本文.
========================

その問題に対する親鸞の考え方っていうのは、ぼくにとっては、たいへん示唆の大きい考え方です。つまり、どういうことかって、ぼくなりの解釈を申し上げますと、眼前に切実な問題、あるいは、切実な事件、あるいは、社会現象っていうのが、次々に起こってきます。その場合に、それを緊急な課題っていうふうに、つまり、いま、手をつけなければっていうような、緊急な課題っていうふうに、それを考えた場合には、あるいは、これは永遠の課題なんだっていうふうに考えても、どちらの考え方をとっても、たぶん、ぼくの理解の仕方では、だめなんじゃないかって思われるんです。

========================

保存データ.

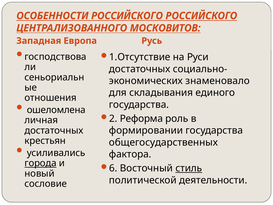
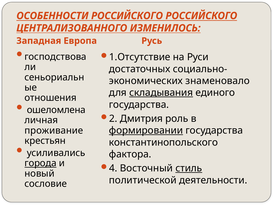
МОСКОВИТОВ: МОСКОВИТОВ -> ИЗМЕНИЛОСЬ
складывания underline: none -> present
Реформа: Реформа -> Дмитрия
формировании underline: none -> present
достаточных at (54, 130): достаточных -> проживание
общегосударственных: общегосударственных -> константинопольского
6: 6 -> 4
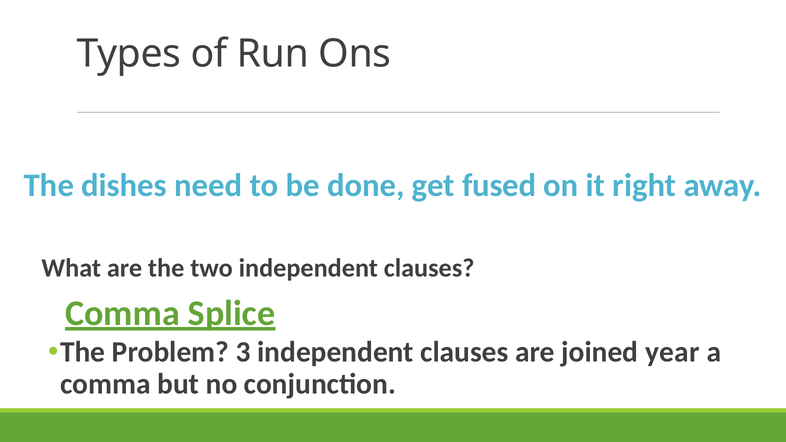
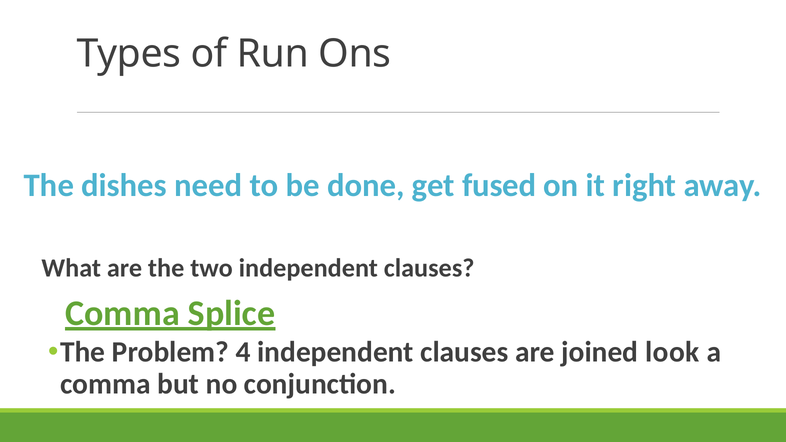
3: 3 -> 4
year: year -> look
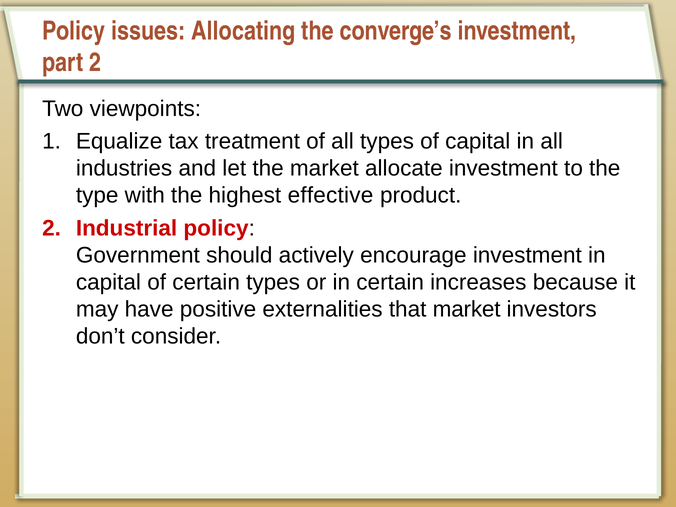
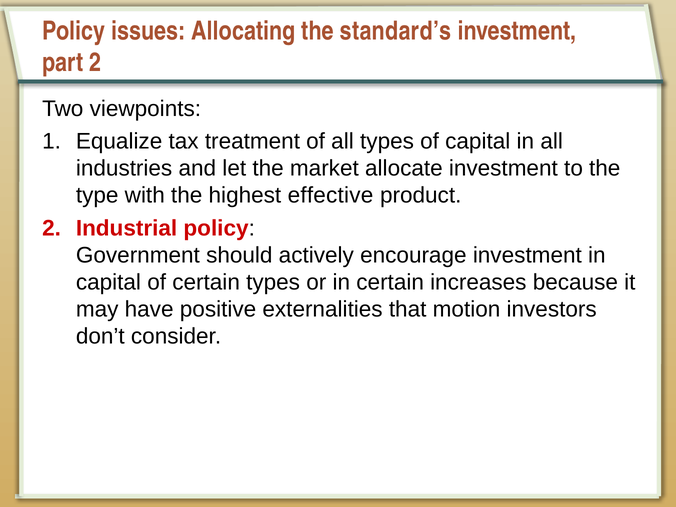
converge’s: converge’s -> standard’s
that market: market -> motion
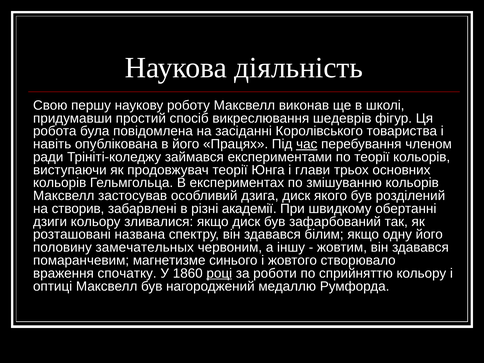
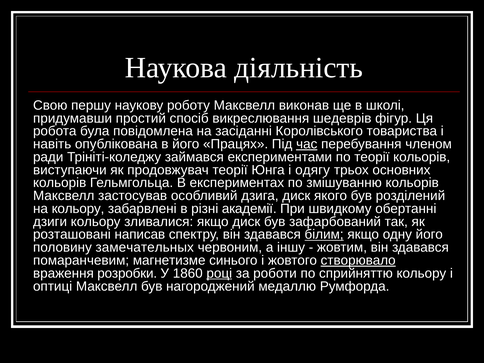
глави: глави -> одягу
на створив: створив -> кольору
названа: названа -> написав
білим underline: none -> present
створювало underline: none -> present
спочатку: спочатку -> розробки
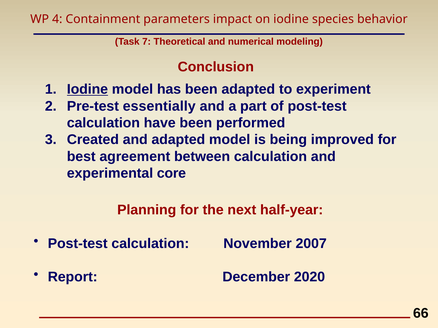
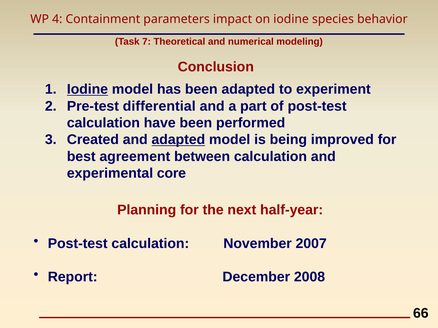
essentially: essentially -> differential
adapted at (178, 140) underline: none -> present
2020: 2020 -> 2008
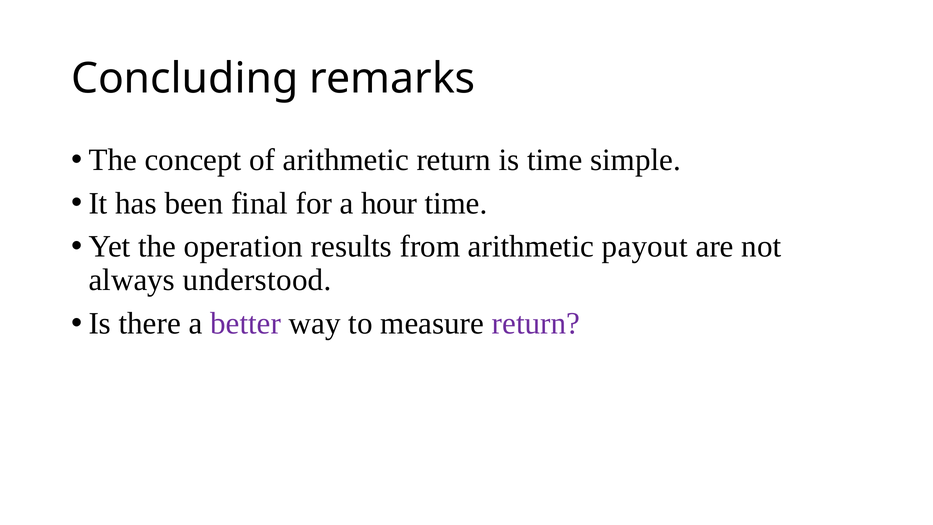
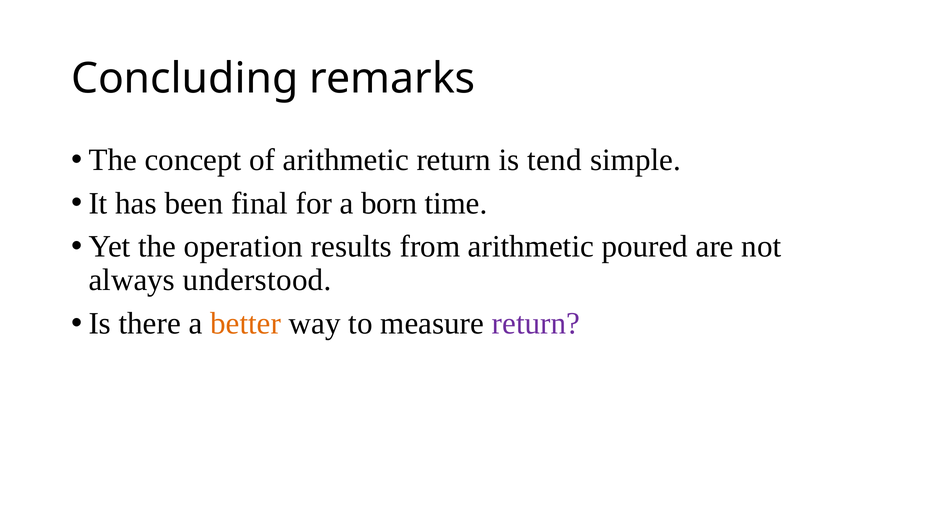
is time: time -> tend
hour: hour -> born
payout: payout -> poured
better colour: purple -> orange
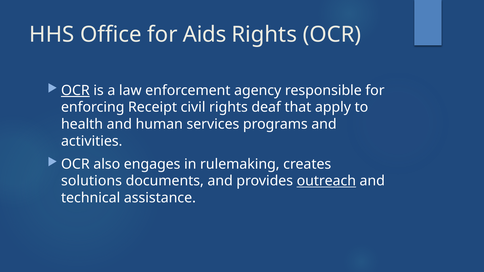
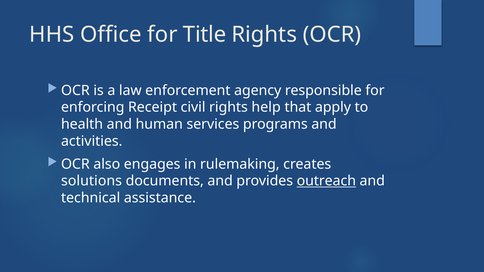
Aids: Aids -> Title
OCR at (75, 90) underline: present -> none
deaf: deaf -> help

========================

ねらい 1.
次の (a)〜(c) が親鸞の考え方をめぐる一節の内容と合っているか、それぞれ「はい」か「いいえ」で答え、判断の根拠となる語句を一節からそのまま引用せよ。
(a) 話し手は、親鸞の考え方を自分にとって示唆の大きいものと受け止めている。
(b) 話し手は、切実な問題や事件、社会現象が次々に起こってくると述べている。
(c) 話し手は、眼前の問題を緊急な課題と考える立場なら成り立つとしている。
ねらい 2. 親鸞の考え方をめぐる一節の続きを、最後の文のあとから書いてください。

解答 1.
(a) はい。「ぼくにとっては、たいへん示唆の大きい考え方です」
(b) はい。「眼前に切実な問題、あるいは、切実な事件、あるいは、社会現象っていうのが、次々に起こってきます」
(c) いいえ。「どちらの考え方をとっても、たぶん、ぼくの理解の仕方では、だめなんじゃないかって思われるんです」

解答 2.
だめなんじゃないかっていうのは、別な言い方をしてもいいわけです。それは大した問題じゃないんだ、もっと投げやりな言葉を使いますと、それはどうでもいい、どっちでもいいです。大した問題じゃないですっていう、どっちでもいいことです。手をつける場面に、自分が当面していたら、手をつけたらいい、それから、手をつける場面に、自分が当面しなかったら、それでもよろしいじゃないですかっていうふうに、ぼくならそういうふうに考えると思います。だから、これは、二者択一の問題として、存在しないというふうに思います。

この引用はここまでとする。